Vor drei Jahren wurde das Gesetz verabschiedet, erst jetzt, drei Wochen vor Start der Bonpflicht, gibt es aus dem Wirtschaftsministerium Proteste - auch darüber kann man sich wundern. Sind manche Entscheider so weit von der Realität entfernt? 

Drei Brötchen beim Bäcker, plus ein Croissant? Bitte schön: der Kassenbon! Dasselbe soll der Fall in der Apotheke sein, in der Kneipe, beim Metzger, dem Dönerladen oder beim Friseur. Der Konsument darf den Zettel liegen lassen - aber wem soll das helfen? 

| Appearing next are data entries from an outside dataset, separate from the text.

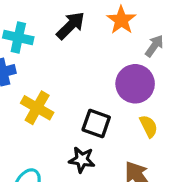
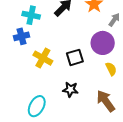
black square: (96, 124) -> (75, 57), moved, turned -36

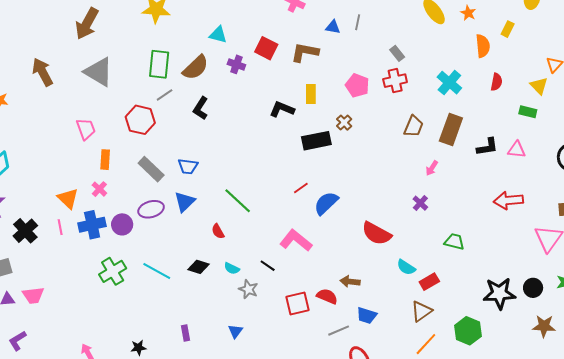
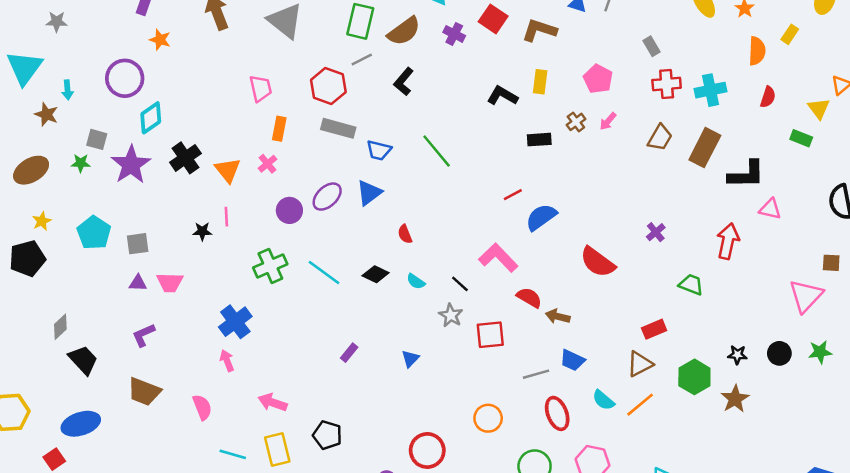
red cross: (395, 81) -> (667, 84), moved
cyan cross: (449, 83) -> (710, 90), turned 30
black rectangle: (316, 141) -> (539, 140), size x0.7
black L-shape: (487, 147) -> (746, 174), size x1.4
pink triangle: (517, 150) -> (770, 209), moved
pink arrow: (432, 168) -> (608, 121), moved
gray rectangle: (151, 169) -> (338, 128), moved, turned -36
red arrow: (508, 200) -> (728, 241), moved, turned 100
green line: (238, 201) -> (437, 151), moved
purple ellipse: (151, 209) -> (327, 197), turned -35
blue cross: (92, 225) -> (235, 322), moved, turned -32
pink line: (60, 227) -> (226, 217), moved
black cross: (25, 231) -> (185, 158), moved
cyan semicircle: (406, 267) -> (603, 400), moved
gray star: (248, 289) -> (451, 315), moved
black star: (499, 293) -> (737, 355), size x0.5
red semicircle: (327, 296) -> (529, 298), moved
brown star: (544, 326) -> (735, 399), moved, turned 30
green hexagon: (468, 331) -> (694, 377), moved
purple rectangle: (185, 333) -> (349, 353), turned 42
black star: (138, 348) -> (202, 231), moved

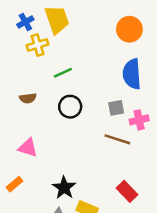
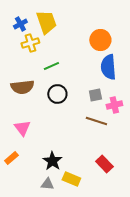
orange circle: (129, 29) -> (100, 40), moved
brown semicircle: (28, 98) -> (22, 87), size x1.6
pink triangle: (28, 148) -> (22, 128), turned 36

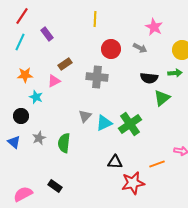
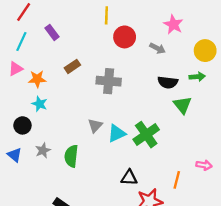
red circle: (111, 49) -> (125, 37), moved
orange star: (25, 75) -> (37, 79), moved
pink triangle: (54, 81) -> (16, 69), moved
green triangle: (162, 98) -> (182, 105), turned -30
orange line: (157, 164) -> (177, 180), turned -56

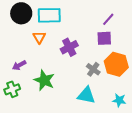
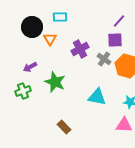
black circle: (21, 13) -> (32, 27), moved
cyan rectangle: (49, 15) -> (60, 17), size x0.6
gray cross: (93, 69) -> (104, 59), moved

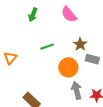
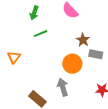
green line: (47, 47) -> (40, 34), moved
gray arrow: (77, 90) -> (63, 87), moved

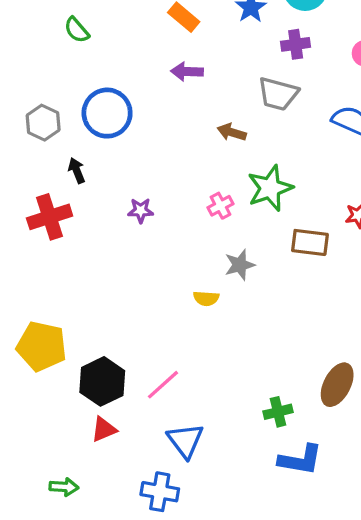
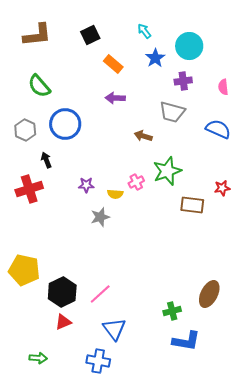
green semicircle: (77, 30) -> (39, 86), moved, size x1.4
gray star: (240, 265) -> (100, 217), moved
yellow semicircle: (206, 298) -> (115, 194), moved

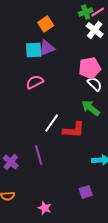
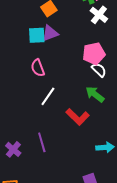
pink semicircle: (35, 82) -> (38, 68), turned -84
white line: (52, 123) -> (48, 96), moved
red L-shape: (74, 130) -> (78, 117), turned 40

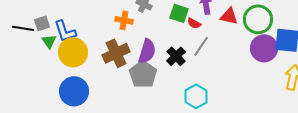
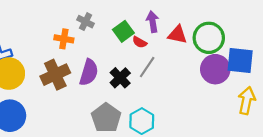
green square: (179, 13) -> (123, 31), turned 36
gray pentagon: (143, 74) -> (106, 118), moved

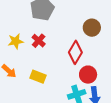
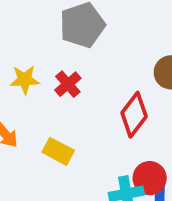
red circle: (88, 75) -> (150, 178), moved

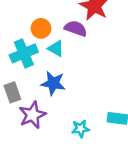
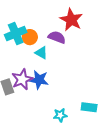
cyan cross: (24, 53) -> (16, 34), moved
purple star: (32, 115) -> (22, 79), moved

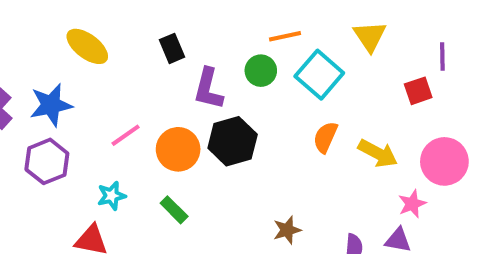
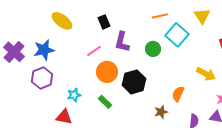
green circle: (261, 71) -> (153, 49), moved
pink line: (126, 135) -> (94, 51), moved
orange semicircle: (325, 137) -> (178, 94), moved
black hexagon: (233, 141) -> (134, 82), moved

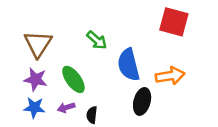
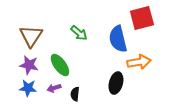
red square: (174, 22) -> (142, 18), turned -30
blue semicircle: (129, 65) -> (118, 39), moved

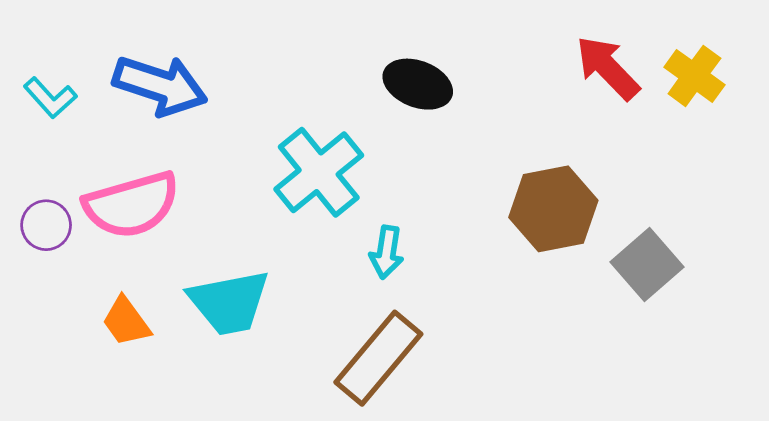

Alleine zwei Millionen Kilometer an zusätzlichen Kassenbons befürchtet der deutsche Einzelhandel. Gleichzeitig soll es bis zur Einführung der neuen manipulationssicheren Kassen noch bis Herbst 2020 dauern, wobei diese doch schon dazu beitragen dürften, dass weniger geschummelt wird.

Überhaupt muss man die Steuerschlupflöcher einmal ins Verhältnis setzen: 125 Milliarden Euro insgesamt werden bei uns schätzungsweise pro Jahr hinterzogen. Gäbe es da nicht viel lohnendere Ziele, um Manipulation zu verhindern? Auch zusätzliche Betriebsprüfer würden sich vielfach lohnen - und das ganz ohne Bonsalat.